Attorneys for a New Black Panther Party leader say he is being illegally held against his will and unfairly being denied a probable cause hearing after his arrest while trying to do the right thing.
But legal scholars and attorneys say the circumstances surrounding Hashim Nzinga’s arrest for gun possession charges leave him little option but to wait to go to trial.
Nzinga, 49, was arrested March 26 after he pawned a semi-automatic handgun, authorities said. At the time, he was a convicted felon; in February, he pleaded guilty in Gwinnett County to writing a bad check for $3,000, a felony because the amount exceeded $500.
It is unlawful in Georgia for a convicted felon to have a gun.
Days earlier, the Stone Mountain father of six and chief of staff of the New Black Panther Party told the news media the organization was offering a $10,000 bounty for the “citizen’s arrest” of George Zimmerman, who admitted to killing an unarmed 17-year-old Trayvon Martin in self-defense last month in Sanford, Fla.
Asked upon his own arrest if he wanted a preliminary, or probable cause, hearing on the gun charge, Nzinga – who had no legal representation at the time – declined, his attorney Mawuli Mel Davis said.
Davis said his client thought he was only waiving his right to the hearing at his first appearance before a DeKalb County Magistrate Court judge. “Since he didn’t have an attorney present, he wasn’t comfortable with having the hearing,” Davis said.
Davis was hired on March 30 and has twice been denied a preliminary hearing for his client by Magistrate Judge William D. Strickland.
“The defendant knowingly and voluntarily waived his right to a preliminary hearing,” Strickland said Monday in a second brief denying Davis’ request.
Defense attorney Jackie Patterson said Nzinga shouldn’t have passed on the hearing, regardless of whether a lawyer was with him.
“Anytime you get arrested, you certainly don’t want to waive anything,” Patterson said. “When a defendant waives a preliminary hearing, that’s equivalent to saying there is sufficient evidence for you to stand trial.”
Nzinga’s supporters say he is being singled out because of statements he made to the media in the Trayvon Martin case.
“I say Hashim Nzinga is a political prisoner based on what he said and what he believes,” radio personality and former Atlanta City Councilman Derrick Boazman said.
David Jenks, criminology department chairman at the University of West Georgia, said Nzinga did himself no favors by becoming a public figure before his arrest.
“Anytime you’re on probation, being the front man for anything having to do with a bounty is not a good idea,” Jenks said. “Being a member of the Black Panthers is so politically charged, it’s only going to increase police scrutiny.”
The New Black Panther organization is fashioned after the 1960s-era group founded in Oakland, Calif., on the principles of African-American self-defense and black nationalism, but often associated with racism and violence to further its political goals.

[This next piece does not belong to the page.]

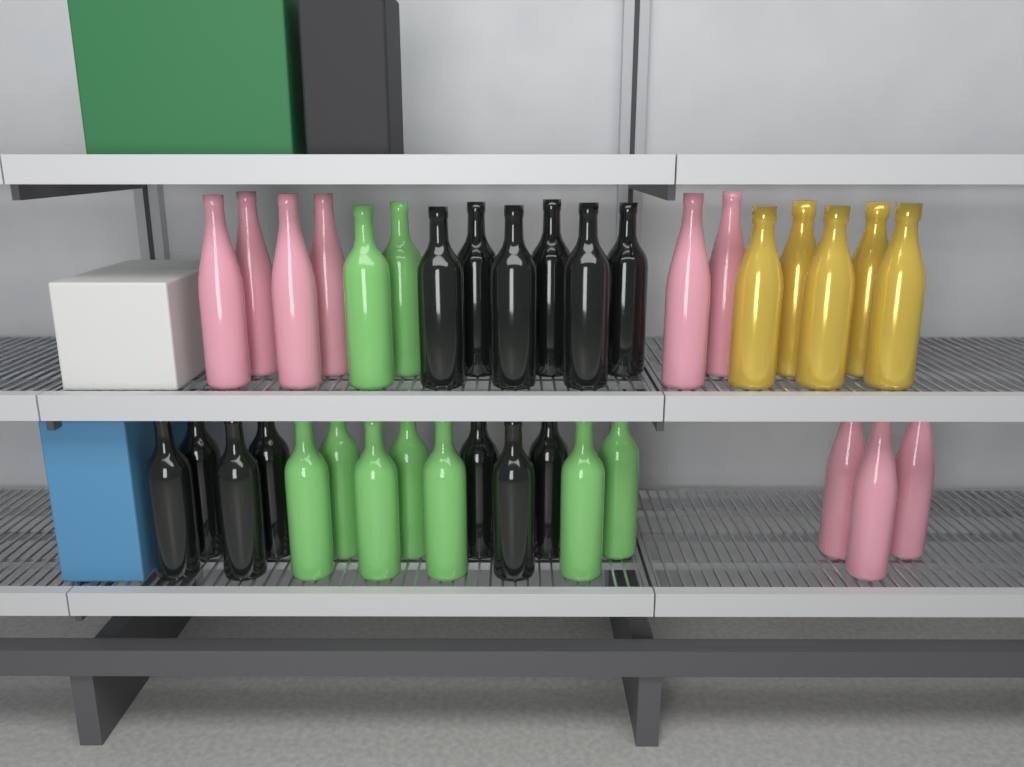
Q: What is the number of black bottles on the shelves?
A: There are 13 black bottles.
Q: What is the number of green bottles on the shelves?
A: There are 9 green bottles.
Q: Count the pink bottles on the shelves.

The Rev. Derrick Rice, pastor of Sankofa United Church of Christ, complained that Nzinga wasn’t afforded the same benefit of the doubt given to Zimmerman, who was free for more than a month after shooting Martin.
Attorneys say Nzinga was arrested by plainclothes DeKalb County Sheriff’s deputies as he went to meet his probation officer for the first time.
“It’s interesting that a person can murder someone and be provided all the loopholes of the law,” Rice said of Zimmerman. “And here, a man was very clearly trying to follow the law and is in jail.”
Indeed, Nzinga tried to adhere to the law, seeking to relinquish his handgun after the Gwinnett conviction, Davis said.
Georgia Department of Corrections spokeswoman Gwendolyn Hogan said a convicted felon should be served with a firearms form to sign either during sentencing or on the first visit to a probation officer, informing the court of the weapon.
It’s unclear if Nzinga received signed such documentation when he made his plea in February, but he never got a chance to do so on his initial probation visit.
Davis said his client’s actions when pawning the gun were careful and deliberate, however.
“He never touched the gun when he turned it in to the pawn shop,” Davis said. “He had his [26-year-old] son place in the trunk of the car, take it to the pawn shop and take it in, where Mr. Nzinga only signed the paperwork and was fingerprinted.”
University of Georgia law professor Ronald Carlson said those details could prevent a gun conviction if they are proven in court.
“He’ll have an arguable claim of defense if he’s got good witnesses – maybe the son – who will swear that he never touched the gun,” Carlson said. “If the [pawn shop] video shows he didn’t touch it, that helps the case measurably if everything that the defense says is borne out by the visuals.”
In the meantime, Davis has filed a writ of Habeas Corpus in court against DeKalb Sheriff Thomas Brown, claiming Nzinga is being unlawfully held in the DeKalb jail on a $10,000 bond.